Je mag wél stoppen als je van een voorrangsweg naar links moet of als je een voorrangsvoertuig (ambulance o.i.d.) voor moet laten gaan.
Je mag alleen stoppen op het fietspad of zebrapad als je echt geen andere keus hebt door je slechte zicht. Fietsers en voetgangers moet je namelijk zo min mogelijk hinderen.
6.2 Voorrangsregeling
Verkeersdeelnemers die voorrang moeten krijgen zouden ongehinderd hun weg moeten kunnen vervolgen, dus stop voor de zekerheid, zoek oogcontact met andere bestuurders en communiceer met handgebaren. Bij een gelijkwaardig kruispunt krijgt rechts voorrang en alle trams. Drempels hebben geen invloed op wat voor soort kruispunt het is.
Als je een gevaarlijk gelijkwaardig kruispunt ziet, staat er vaak een zigzag op de weg en een waarschuwingsbord met zwart kruis.
Bij een ongelijkwaardig kruispunt moet je voorrang verlenen of hoe dan ook stoppen, aangegeven met borden of haaientanden.

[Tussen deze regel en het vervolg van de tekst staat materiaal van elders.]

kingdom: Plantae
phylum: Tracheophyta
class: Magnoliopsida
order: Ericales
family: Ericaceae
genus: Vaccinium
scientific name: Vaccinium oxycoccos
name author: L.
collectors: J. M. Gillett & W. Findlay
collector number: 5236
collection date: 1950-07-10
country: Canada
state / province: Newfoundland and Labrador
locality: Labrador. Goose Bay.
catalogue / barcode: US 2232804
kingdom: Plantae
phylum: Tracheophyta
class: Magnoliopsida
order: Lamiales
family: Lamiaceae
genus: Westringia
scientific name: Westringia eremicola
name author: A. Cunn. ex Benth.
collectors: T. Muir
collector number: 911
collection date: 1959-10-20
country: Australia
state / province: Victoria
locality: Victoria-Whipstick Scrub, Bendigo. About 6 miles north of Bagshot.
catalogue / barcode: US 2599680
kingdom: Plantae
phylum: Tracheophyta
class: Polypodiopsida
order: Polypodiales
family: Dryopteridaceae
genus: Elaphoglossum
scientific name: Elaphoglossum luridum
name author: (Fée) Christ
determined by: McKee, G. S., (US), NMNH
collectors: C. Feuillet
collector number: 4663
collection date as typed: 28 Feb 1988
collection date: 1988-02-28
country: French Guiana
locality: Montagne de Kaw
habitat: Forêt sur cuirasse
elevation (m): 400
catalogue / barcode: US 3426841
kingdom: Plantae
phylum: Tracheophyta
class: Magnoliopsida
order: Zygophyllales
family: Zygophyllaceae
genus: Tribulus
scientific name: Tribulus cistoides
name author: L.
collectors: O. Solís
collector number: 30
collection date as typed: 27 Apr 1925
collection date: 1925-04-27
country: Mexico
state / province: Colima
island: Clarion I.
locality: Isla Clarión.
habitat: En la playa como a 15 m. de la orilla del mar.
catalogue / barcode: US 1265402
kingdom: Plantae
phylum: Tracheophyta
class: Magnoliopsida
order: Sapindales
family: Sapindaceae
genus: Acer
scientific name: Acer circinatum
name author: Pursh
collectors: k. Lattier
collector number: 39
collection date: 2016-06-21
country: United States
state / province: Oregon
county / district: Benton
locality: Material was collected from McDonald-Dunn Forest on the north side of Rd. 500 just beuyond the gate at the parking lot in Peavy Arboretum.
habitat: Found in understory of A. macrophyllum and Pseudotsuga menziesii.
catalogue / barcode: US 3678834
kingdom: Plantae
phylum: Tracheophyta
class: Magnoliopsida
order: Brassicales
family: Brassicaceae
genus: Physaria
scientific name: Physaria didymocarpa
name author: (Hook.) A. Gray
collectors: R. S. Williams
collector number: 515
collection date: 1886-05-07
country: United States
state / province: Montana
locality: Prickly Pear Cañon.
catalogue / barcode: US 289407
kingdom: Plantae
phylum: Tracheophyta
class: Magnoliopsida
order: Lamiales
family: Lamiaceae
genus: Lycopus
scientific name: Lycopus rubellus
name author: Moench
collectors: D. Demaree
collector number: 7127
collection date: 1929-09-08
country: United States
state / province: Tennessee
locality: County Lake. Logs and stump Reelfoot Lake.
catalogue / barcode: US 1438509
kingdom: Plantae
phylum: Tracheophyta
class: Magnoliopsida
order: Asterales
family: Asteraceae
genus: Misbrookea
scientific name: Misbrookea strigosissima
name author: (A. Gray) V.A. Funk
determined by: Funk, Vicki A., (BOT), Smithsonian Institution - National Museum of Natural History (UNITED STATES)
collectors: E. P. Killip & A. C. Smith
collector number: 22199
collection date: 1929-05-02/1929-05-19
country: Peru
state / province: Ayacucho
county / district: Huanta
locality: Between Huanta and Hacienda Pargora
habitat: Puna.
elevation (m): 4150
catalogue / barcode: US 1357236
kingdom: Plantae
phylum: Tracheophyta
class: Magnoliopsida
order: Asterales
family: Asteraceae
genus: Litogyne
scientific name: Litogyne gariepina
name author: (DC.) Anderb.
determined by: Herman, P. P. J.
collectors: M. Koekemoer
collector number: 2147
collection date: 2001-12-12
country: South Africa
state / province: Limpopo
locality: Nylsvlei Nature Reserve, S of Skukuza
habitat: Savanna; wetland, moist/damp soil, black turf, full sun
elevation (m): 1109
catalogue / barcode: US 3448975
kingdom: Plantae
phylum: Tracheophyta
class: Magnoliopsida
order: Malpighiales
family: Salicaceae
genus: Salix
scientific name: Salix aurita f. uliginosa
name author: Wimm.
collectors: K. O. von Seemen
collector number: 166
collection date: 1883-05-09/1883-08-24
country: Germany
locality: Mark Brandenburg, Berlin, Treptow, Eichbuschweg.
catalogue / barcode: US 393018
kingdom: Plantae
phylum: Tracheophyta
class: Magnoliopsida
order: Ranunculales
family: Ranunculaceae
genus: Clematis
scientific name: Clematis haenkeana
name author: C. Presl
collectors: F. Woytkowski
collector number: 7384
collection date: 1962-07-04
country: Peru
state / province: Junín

Er zijn drie bijzondere ongelijkwaardige kruispunten:
- Een kruispunt met een afbuigende voorrangsweg
- Een kruispunt van verharde en onverharde wegen
- Inrit/uitrit
Als er op wat voor soort kruispunt dan ook verkeerslichten staan zijn die leidend. Op een kruispunt moet je altijd nog even naar links en rechts kijken, gewoon voor de veiligheid.
6.3 Afslaan
Als je afslaat gaat rechtdoorgaand verkeer voor en de korte bocht voor de lange bocht.
6.4 Voorrangsregels tram
De tram heeft altijd voorrang, tenzij
- De tram een voorrangsweg nadert
- Zebrapad
- Blauwe zwaailichten
6.5 Voorrangsregeling militaire colonne en uitvaartstoet
Voor het eerste voortuig van de militaire colonne/uitvaartstoet gelden geen afwijkende regels, maar de rest van de voertuigen volgen het eerste voertuig ongeacht de andere verkeersregels, tenzij ze een voorrangsweg kruisen of een kruispunt met stoplichten voor de rouwstoet. Het eerste voertuig heeft 2 blauwe vlaggen, alles daarna 1 blauwe vlag en het laatste voertuig heeft 1 groene vlag.
6.6 Voorrangsvoertuig
Dit zijn motorvoertuigen met blauwe zwaai-, flits of knipperlichten en een sirene. Die moet je altijd voor laten gaan.
Hoofdstuk 7: Snelheid en afstand houden
7.1 Maximumsnelheden
Binnen de bebouwde kom mag je maximaal 50 km/u, maar vaak ook 30 of 15 km/u. In de praktijk mag je ook wel eens 70 ofzo.
Buiten de bebouwde kom mag je op overige wegen 80 km/u en op autowegen 100 km/u. Er kan ook een lagere maximumsnelheid worden aangegeven met borden.
Je hebt ook 60 km/u zones, maar daar gebeuren best vaak ongevallen doordat fietsers en auto’s op dezelfde weg mogen rijden.
Op autosnelwegen geldt max 130 km/u, maar overdag tussen 6 en 19 100 km/u, en op sommige ringwegen bij steden zelfs 80 km/u.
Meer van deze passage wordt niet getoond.